To calculate the usury rate for a given loan category, the Banque de France takes the average effective rate charged by lenders by a quarter and increases this rate by a third. The data obtained constitutes the usury rate for the following quarter.
What is the dropout rate in 2022?
For example, the average effective rate applied in the third quarter of 2022 by lenders for mortgages exceeding € 75,000 over a period between 10 and 20 years was 2.27%. As a result, the usury rate for these same loans in Q4 2022 is 3.03%.
|Average effective rate applied to
3rd quarter 2022
|Usury rate applicable on 1 October 2022|
|Fixed rate loans with a duration of less than 10 years||2.27%||3.03%|
|Fixed-rate loans with a duration of between 10 years and less than 20 years||2.27%||3.03%|
|Fixed rate loans with a duration of 20 years or more||2.29%||3.05%|
|Variable rate loans||2.19%||2.92%|
When is the wear rate updated?
The usury rate is published in the Official Gazette by the Banque de France at the end of each quarter for the following quarter. It is also displayed in the “Rates and Prices” section of the “Statistics” category Website of the Bank of France. The usury rate is detailed for all loan categories.
Who sets the usury rate?
The usury rate is set by the Banque de France, which is the central bank of France. Indeed, the Banque de France has monetary, financial and economic missions. Among the services to the economy, we find in particular the protection of families against over-indebtedness. Part of the Banque de France, the Supervisory and Prudential Resolution Authority (ACPR) controls the banking and insurance business.
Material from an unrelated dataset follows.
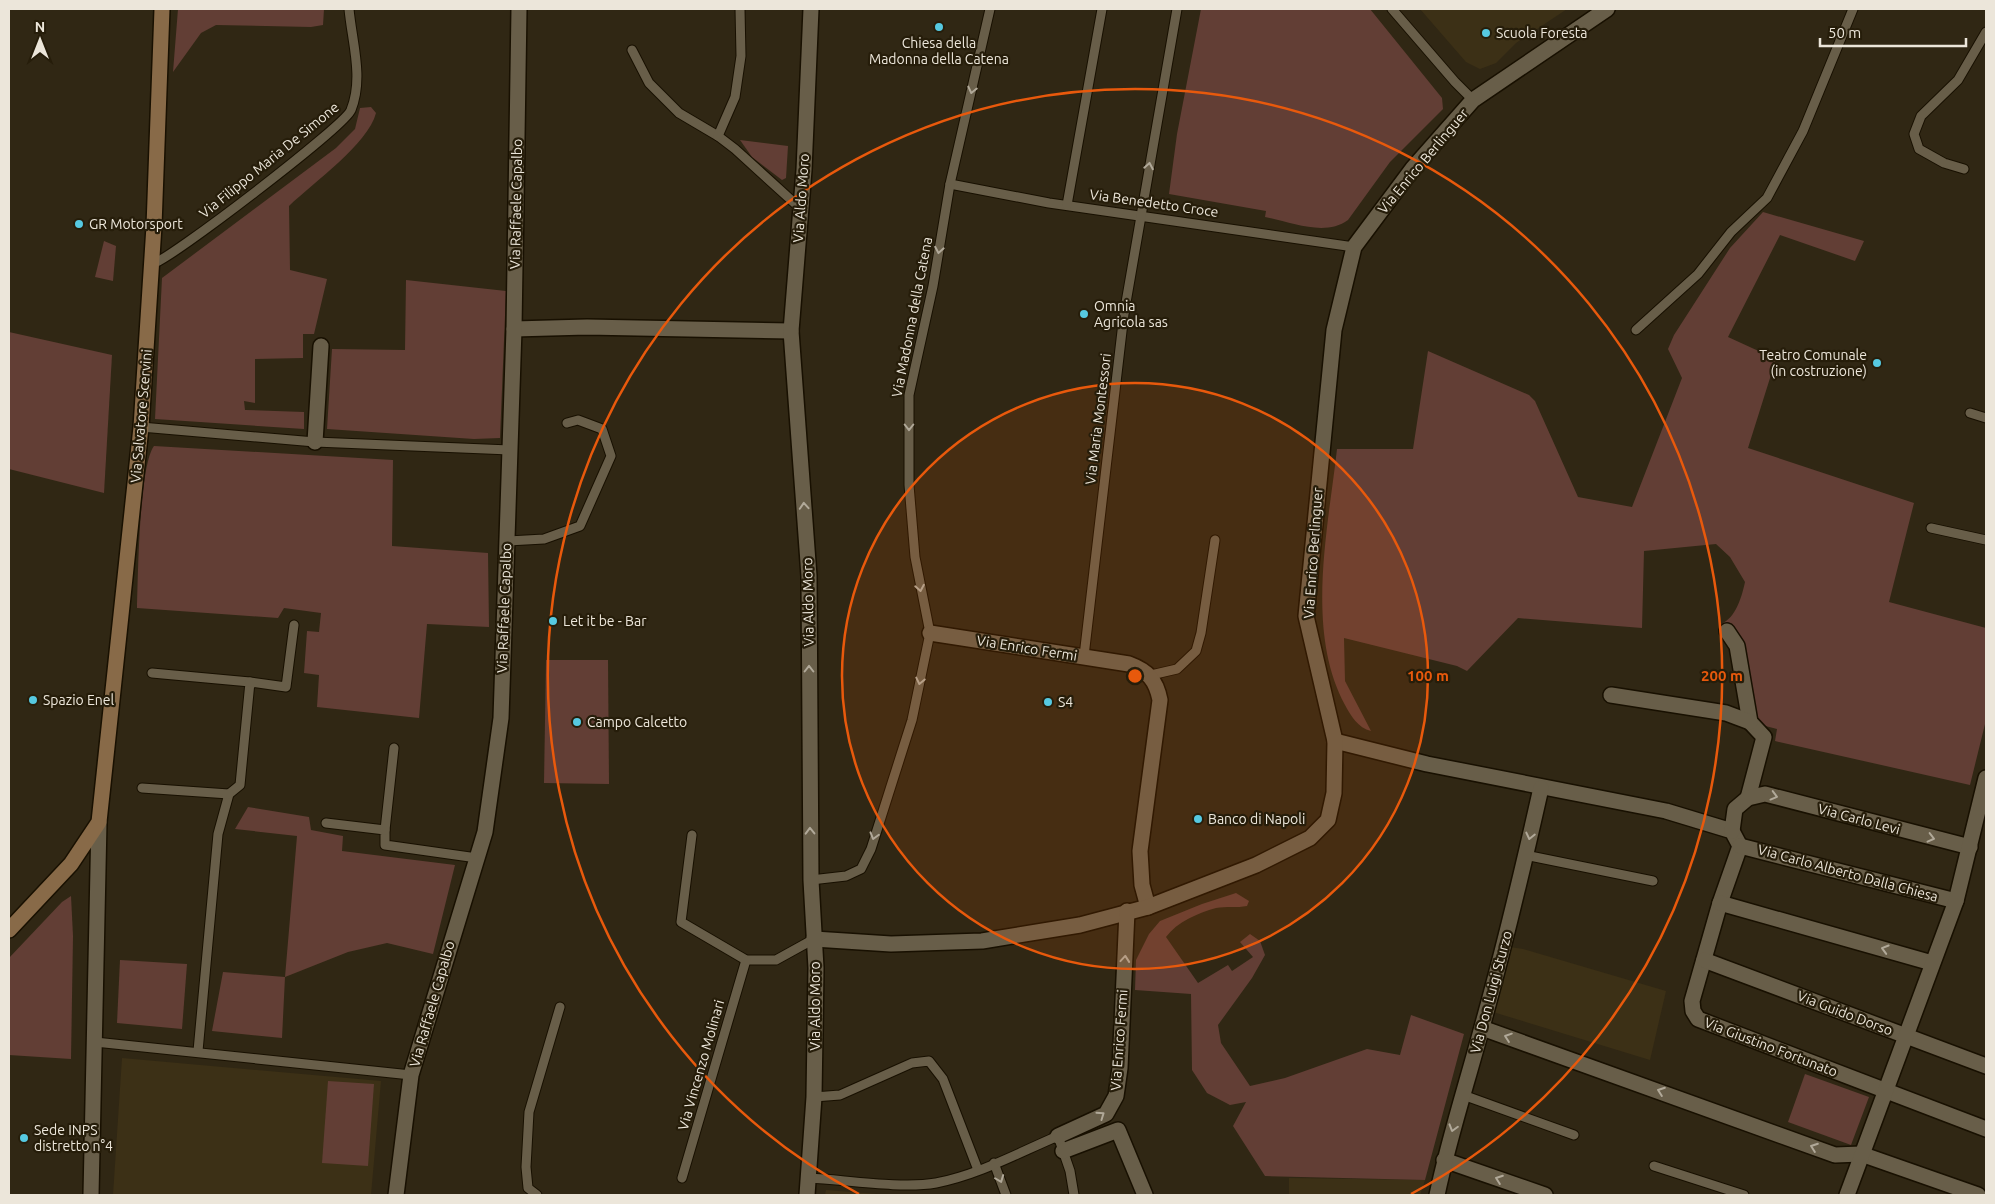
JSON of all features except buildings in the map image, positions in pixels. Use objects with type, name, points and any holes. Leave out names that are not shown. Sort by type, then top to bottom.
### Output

In the eyes of lenders, some borrowers present a greater risk of default. This is the case of the elderly or some people who exercise a risky profession. The interest rate charged to them therefore exceeds the usury rate and the bank refuses to lend money. To avoid this overshoot and be eligible for a loan, you can play on the TAEA (effective annual insurance rate) by taking out less expensive borrower insurance in another establishment.
Penalties for exceeding the usury rate
Article L341-50 of the Consumer Code provides for penalties for credit institutions that exceed the usury rate. Usury is punished with a 2-year prison sentence and a fine of 300,000 euros. The conviction can be accompanied by other sanctions, such as the prohibition of exercising certain professional activities for a maximum period of 5 years.